Revenant sur le cheminement de l’Incorruptible, l’historien Marcel Gauchet entend interroger, non sans contradictions et nuances, l’homme-utopie.

ESSAI. LE RETOUR DE ROBESPIERRE FAIT DÉBAT

in l’Humanité Jeudi, 8 Novembre, 2018

Hervé Leuwers

Alors que le Robespierre (joué par Louis Garrel), exigeant, désintéressé, parle et écrit dans Un peuple et son roi (le film de Pierre Schoeller), un autre Robespierre arrive en librairie. Le conventionnel continue à parler à notre époque. Il croise et recroise les chemins des cinéastes, des historiens, des philosophes, sans que tous rencontrent le même homme.

Marcel Gauchet saisit son Robespierre entre 1789 et 1794, jusqu’aux traces qu’il a laissées parmi nous. L’auteur n’esquisse pas une biographie, mais poursuit, au travers d’un parcours révolutionnaire, ses interrogations sur la dynamique des droits de l’homme, la difficile invention de la République et l’étrangeté de notre démocratie – une République logée « dans l’État bâti par les pouvoirs autoritaires ». Tout en partageant avec Furet la conviction que la révolution est terminée, l’auteur assure pourtant qu’elle se prolonge désormais d’une « révolution interminable », qui transparaîtrait dans la sympathie renouvelée pour le Robespierre de 1789. Le constat vaut interrogation sur notre présent, sur les potentialités politiques des droits de l’homme et sur la mémoire de la Révolution et de l’un de ses principaux acteurs ; une interrogation inquiète. En revenant sur le cheminement de l’Incorruptible, Marcel Gauchet entend démontrer l’impasse d’une pensée en action.

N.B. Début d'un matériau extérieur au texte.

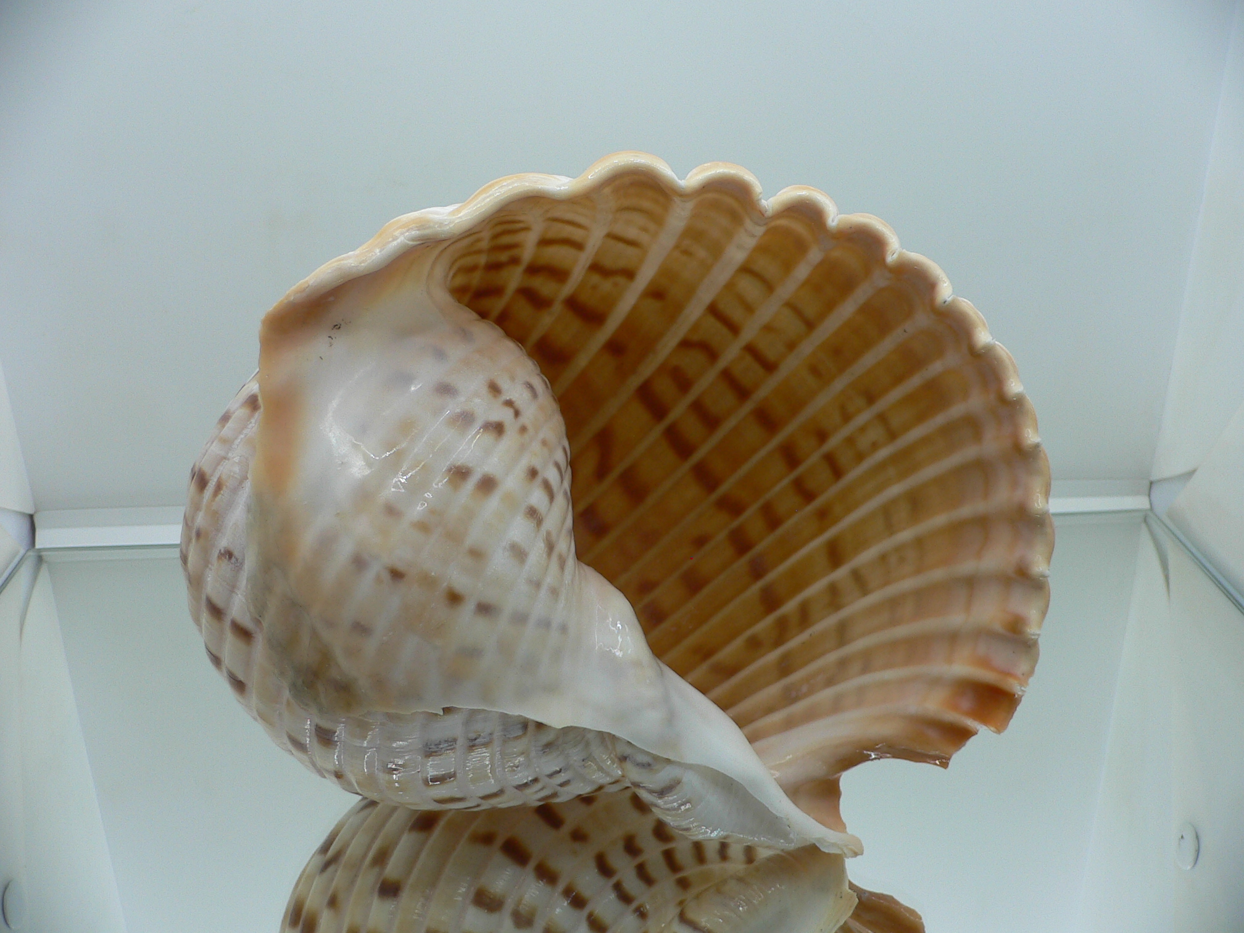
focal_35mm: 35
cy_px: 466
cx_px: 622
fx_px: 1258
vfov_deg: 40.7
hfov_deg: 52.6
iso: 80
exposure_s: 1/60
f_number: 2.8
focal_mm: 4.6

Un climat émotionnel hors norme

Le tableau n’est pas sans nuances. Plutôt qu’un monstre, Robespierre devient un vertueux qui s’égare, un tyran qui s’ignore, sans que l’on puisse le placer à l’origine du totalitarisme. C’est que Marcel Gauchet n’impute pas l’échec de l’an II aux circonstances, aux principes défendus ou à un climat émotionnel hors norme, mais d’abord à la conception mythique d’un peuple vertueux, que le conventionnel aurait fini par incarner, en 1792, et plus encore avec son entrée au Comité de salut public (juillet 1793). La métamorphose l’aurait aveuglé, l’empêchant d’analyser efficacement les divisions du pays ; elle l’aurait conduit au gouvernement d’exception et à la Terreur. À l’issue d’un détour par une uchronie, imaginant une victoire de Robespierre en thermidor an II, l’auteur conclut que « l’échéance n’eût été que reculée ». La République de Robespierre aurait été irréalisable. D’une certaine manière, l’homme-principe jadis célébré par Laponneraye se transformerait en homme-utopie. La démonstration est subtile, bien documentée, mais son déterminisme l’éloigne par instants de l’analyse historique. Parce qu’elle postule une contradiction impossible à dépasser, la nécessité d’un échec, elle est aussi l’expression d’une conviction politique. D’ailleurs, peut-on à la fois reconnaître l’impénétrabilité de la psychologie du personnage et conclure à son « narcissisme vertuiste » ? Comment convaincre qu’une conception du peuple, portée par l’un des douze du Comité de salut public, soit un moteur historique plus puissant que la guerre, la contre-révolution, la peur ou l’enthousiasme ? Comment croire qu’il serait « vain » de rechercher chez l’avocat ou l’homme de lettres inspiré par l’Antiquité les origines de certains de ses choix ?

Le livre invite au débat. C’était son objectif premier. Au-delà, le « Robespierre » de Gauchet, ni monstre ni héros, démontre la possibilité d’une réflexion sereine sur le personnage. Nourri d’interrogations politiques sur le présent, l’essai rappelle la puissance créatrice des droits de l’homme et l’actualité de la mémoire révolutionnaire, d’une mémoire toujours divisée.